Following the latest liquidity injections by the PBOC (set to make 2014 the biggest credit creation year since Lehman), countless bailouts of insolvent companies by Beijing and local governments despite promises there would be no bailouts, and what some have dubbed is an actual Chinese QE, all making it quite clear that China was clearly not serious when it threatened to burst the housing bubble (it hoped it could do a "controlled landing"; it failed which means full steam ahead onto the inevitable NPL collapse), Chinese stocks have clearly responded by jumping higher with the Shanghai Composite spiking to its highest in 7 months.
This in turn has brought the permabullish Chinese penguins out of hiding, who, having been wrong on the Shanghai Composite for 6 years, now see a sudden resurgence in the Chinese stock market. Their thinking is predictable: like the US stock market is to the Fed's "wealth effect", so China's would be to the PBOC, right?

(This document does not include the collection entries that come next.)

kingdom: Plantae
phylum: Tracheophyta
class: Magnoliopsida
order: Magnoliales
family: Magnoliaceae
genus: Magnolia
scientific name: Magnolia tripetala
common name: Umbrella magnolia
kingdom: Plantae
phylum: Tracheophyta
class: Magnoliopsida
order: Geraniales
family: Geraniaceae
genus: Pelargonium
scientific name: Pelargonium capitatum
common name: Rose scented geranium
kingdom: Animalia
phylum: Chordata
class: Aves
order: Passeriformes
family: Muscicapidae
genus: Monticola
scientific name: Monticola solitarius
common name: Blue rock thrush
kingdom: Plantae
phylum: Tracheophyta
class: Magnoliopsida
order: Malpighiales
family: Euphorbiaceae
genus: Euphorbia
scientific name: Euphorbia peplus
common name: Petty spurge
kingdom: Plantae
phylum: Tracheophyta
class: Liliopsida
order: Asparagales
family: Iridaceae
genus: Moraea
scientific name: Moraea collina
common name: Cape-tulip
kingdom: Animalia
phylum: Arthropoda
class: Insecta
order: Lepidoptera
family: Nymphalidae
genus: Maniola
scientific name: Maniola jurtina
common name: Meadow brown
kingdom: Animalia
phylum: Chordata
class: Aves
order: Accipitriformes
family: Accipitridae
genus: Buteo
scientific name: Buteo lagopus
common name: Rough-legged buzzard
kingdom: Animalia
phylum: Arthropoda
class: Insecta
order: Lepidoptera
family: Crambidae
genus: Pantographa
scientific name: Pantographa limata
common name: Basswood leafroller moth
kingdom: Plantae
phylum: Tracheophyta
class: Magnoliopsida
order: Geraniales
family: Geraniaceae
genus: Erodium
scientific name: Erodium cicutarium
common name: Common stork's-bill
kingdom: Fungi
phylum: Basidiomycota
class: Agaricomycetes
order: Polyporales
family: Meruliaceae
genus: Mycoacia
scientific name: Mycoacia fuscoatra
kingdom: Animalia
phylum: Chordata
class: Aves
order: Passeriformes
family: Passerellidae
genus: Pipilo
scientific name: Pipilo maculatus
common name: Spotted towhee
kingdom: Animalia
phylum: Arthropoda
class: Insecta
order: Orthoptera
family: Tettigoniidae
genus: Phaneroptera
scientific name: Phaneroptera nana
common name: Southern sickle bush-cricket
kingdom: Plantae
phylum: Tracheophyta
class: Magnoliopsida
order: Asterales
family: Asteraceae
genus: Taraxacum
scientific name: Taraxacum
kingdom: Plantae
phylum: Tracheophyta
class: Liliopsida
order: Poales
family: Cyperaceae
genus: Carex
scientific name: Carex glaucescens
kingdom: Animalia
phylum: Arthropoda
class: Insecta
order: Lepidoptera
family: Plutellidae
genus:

The reason: while in the US the bulk of America's $67 trillion in household wealth is in financial assets, read the S&P 500, with only 28% of wealth invested in real estate (according to the latest Flow of Funds reports), in China the wealth distribution is a mirror image, with a negligible amount of wealth invested in stocks and the bulk of household wealth invested in real estate. By bulk we mean a whopping 75%!
About one percent of Chinese households own one-third of the nation's wealth, raising concerns about income inequality in the world's most populous country, according to a study by Peking University.
Chinese households on average had a net worth of 439,000 yuan (about 71,000 U.S. dollars) in 2012, up 17 percent from the 2010 level, the university's Institute of Social Science Survey said Friday in its latest report on China's livelihood development.
However, income inequality rose rapidly during the period, the report said, as the top one percent of Chinese households held more than one-third of the nation's wealth, while 25 percent of households at the bottom owned only 10 percent of the country's property value.
The researchers based their main analysis on 2012 data from the China Family Panel Studies, a large-scale survey project conducted by the institute.
The report showed about 74.7 percent of Chinese household wealth came from owning real estate.
Which confirms what we have been saying for years namely that "to China housing is like the stock market to the US: both mission-critical bubbles designed to give a sense of comfort and boost the "wealth effect"."
The allocation of household wealth to real estate is shown in the chart below, but the message is clear: when it comes to chasing China's latest and greatest bubble reflation, focus on real estate; nobody cares about Chinese stocks.